§ WHAT IS NEEDED:
In the records below, find each line containing the word "como" and copy it.

§ MATERIAL TO PROCESS:
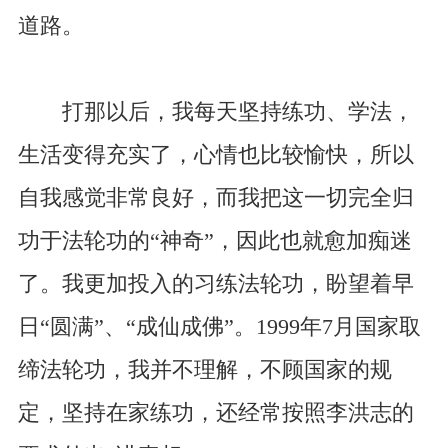
道路。
打那以后，我每天坚持练功、学法，
生活变得充实了，心情也比较愉快，所以
自我感觉非常良好，而我把这一切完全归
功于法轮功的“神奇”，因此也就愈加痴迷
了。我更加投入的习练法轮功，盼望着早
日“圆满”、“成仙成佛”。1999年7月国家取
缔法轮功，我并不理解，不顾国家的规
定，坚持在家练功，还经常按照李洪志的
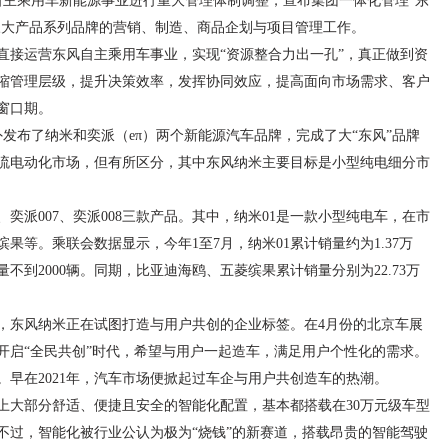
对自主乘用车新能源事业进行重大管理体制调整，宣布集团一体化管理“东
米三大产品系列品牌的营销、制造、商品企划与项目管理工作。
直接运营东风自主乘用车事业，实现“资源整合力出一孔”，真正做到资
缩管理层级，提升决策效率，发挥协同效应，提高面向市场需求、客户
窗口期。
外发布了纳米和奕派（eπ）两个新能源汽车品牌，完成了大“东风”品牌
流电动化市场，但有所区分，其中东风纳米主要目标是小型纯电细分市
奕派007、奕派008三款产品。其中，纳米01是一款小型纯电车，在市
果等。乘联会数据显示，今年1至7月，纳米01累计销量约为1.37万
不到2000辆。同期，比亚迪海鸥、五菱缤果累计销量分别为22.73万
，东风纳米正在试图打造与用户共创的企业标签。在4月份的北京车展
开启“全民共创”时代，希望与用户一起造车，满足用户个性化的需求。
早在2021年，汽车市场便掀起过车企与用户共创造车的热潮。
上大部分舒适、便捷且安全的智能化配置，基本都搭载在30万元级车型
不过，智能化被行业公认为极为“烧钱”的新赛道，搭载昂贵的智能驾驶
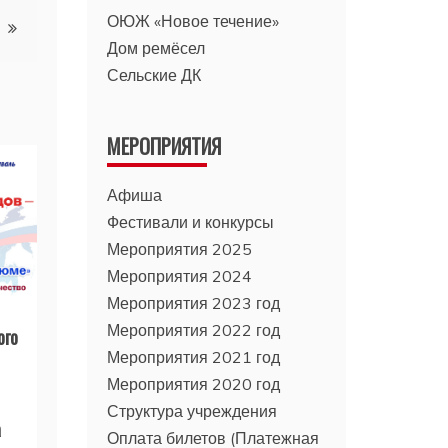
ОЮЖ «Новое течение»
Дом ремёсел
Сельские ДК
МЕРОПРИЯТИЯ
Афиша
Фестивали и конкурсы
Мероприятия 2025
Мероприятия 2024
Мероприятия 2023 год
Мероприятия 2022 год
ого
Мероприятия 2021 год
Мероприятия 2020 год
Структура учреждения
а
Оплата билетов (Платежная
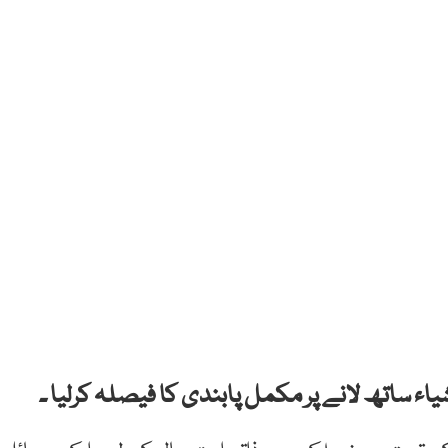
اء ساتھ لانے پر مکمل پابندی کا فیصلہ کرلیا ۔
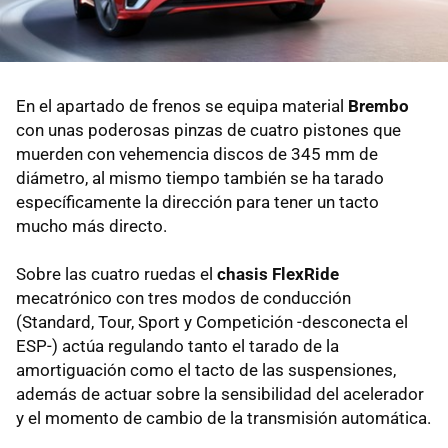
En el apartado de frenos se equipa material
Brembo
con unas poderosas pinzas de cuatro pistones que
muerden con vehemencia discos de 345 mm de
diámetro, al mismo tiempo también se ha tarado
específicamente la dirección para tener un tacto
mucho más directo.
Sobre las cuatro ruedas el
chasis FlexRide
mecatrónico con tres modos de conducción
(Standard, Tour, Sport y Competición -desconecta el
ESP-) actúa regulando tanto el tarado de la
amortiguación como el tacto de las suspensiones,
además de actuar sobre la sensibilidad del acelerador
y el momento de cambio de la transmisión automática.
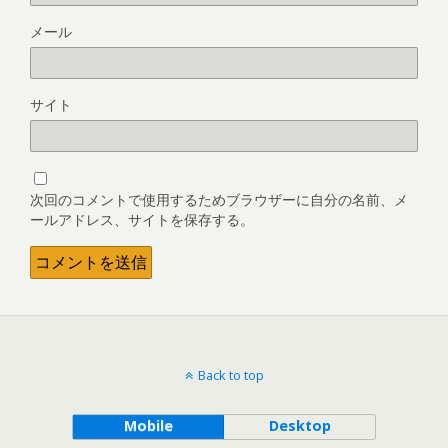
メール
サイト
次回のコメントで使用するためブラウザーに自分の名前、メ
ールアドレス、サイトを保存する。
Back to top
Mobile
Desktop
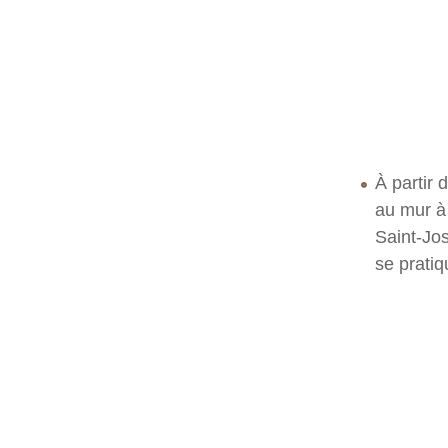
À partir 
au mur à 
Saint-Jos
se pratiq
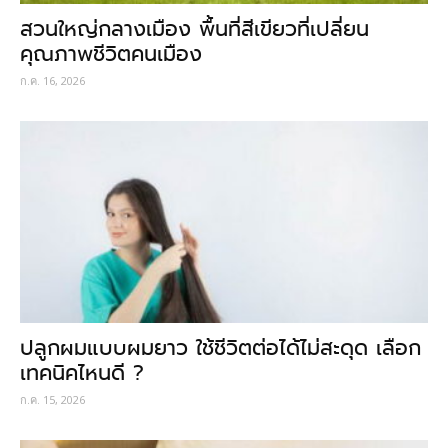
สวนใหญ่กลางเมือง พื้นที่สีเขียวที่เปลี่ยน
คุณภาพชีวิตคนเมือง
ก.ค. 16, 2026
ปลูกผมแบบผมยาว ใช้ชีวิตต่อได้ไม่สะดุด เลือก
เทคนิคไหนดี ?
ก.ค. 15, 2026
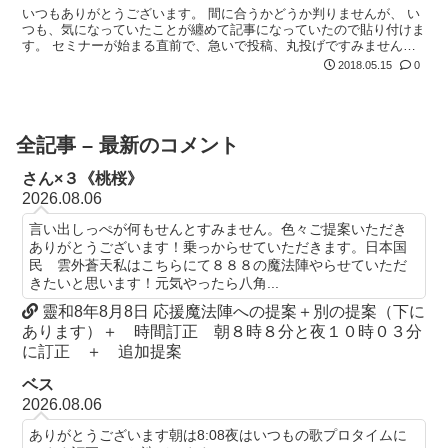
いつもありがとうございます。 間に合うかどうか判りませんが、 い
つも、気になっていたことが纏めて記事になっていたので貼り付けま
す。 セミナーが始まる直前で、急いで投稿、丸投げですみません。
とんでもなかったら出直しますので、医療班の方々、宜しくお願い致
2018.05.15
0
します。
全記事 – 最新のコメント
さん×３《桃桜》
2026.08.06
言い出しっぺが何もせんとすみません。色々ご提案いただき
ありがとうございます！乗っからせていただきます。日本国
民 雲外蒼天私はこちらにて８８８の魔法陣やらせていただ
きたいと思います！元気やったら八角...
靈和8年8月8日 応援魔法陣への提案＋別の提案（下に
あります）＋ 時間訂正 朝８時８分と夜１０時０３分
に訂正 ＋ 追加提案
ベス
2026.08.06
ありがとうございます朝は8:08夜はいつもの歌プロタイムに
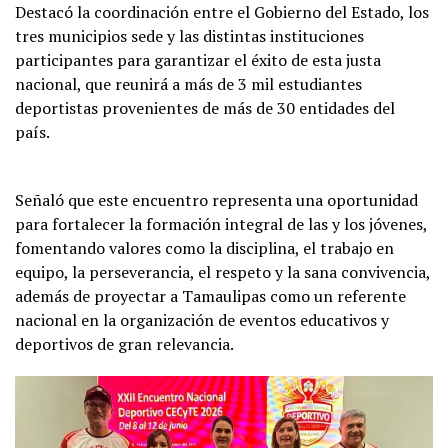
Destacó la coordinación entre el Gobierno del Estado, los
tres municipios sede y las distintas instituciones
participantes para garantizar el éxito de esta justa
nacional, que reunirá a más de 3 mil estudiantes
deportistas provenientes de más de 30 entidades del
país.
Señaló que este encuentro representa una oportunidad
para fortalecer la formación integral de las y los jóvenes,
fomentando valores como la disciplina, el trabajo en
equipo, la perseverancia, el respeto y la sana convivencia,
además de proyectar a Tamaulipas como un referente
nacional en la organización de eventos educativos y
deportivos de gran relevancia.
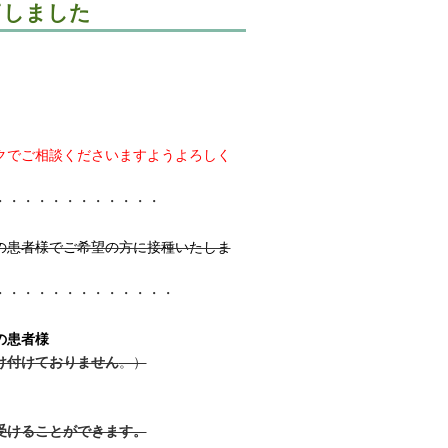
了しました
。
クでご相談くださいますようよろしく
・・・・・・・・・・・・
の患者様でご希望の方に接種いたしま
・・・・・・・・・・・・・
の患者様
け付けておりません
。）
受けることができます。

§ TASK ANSWER:
amortiguación como el tacto de las suspensiones,
fomentando valores como la disciplina, el trabajo en
además de proyectar a Tamaulipas como un referente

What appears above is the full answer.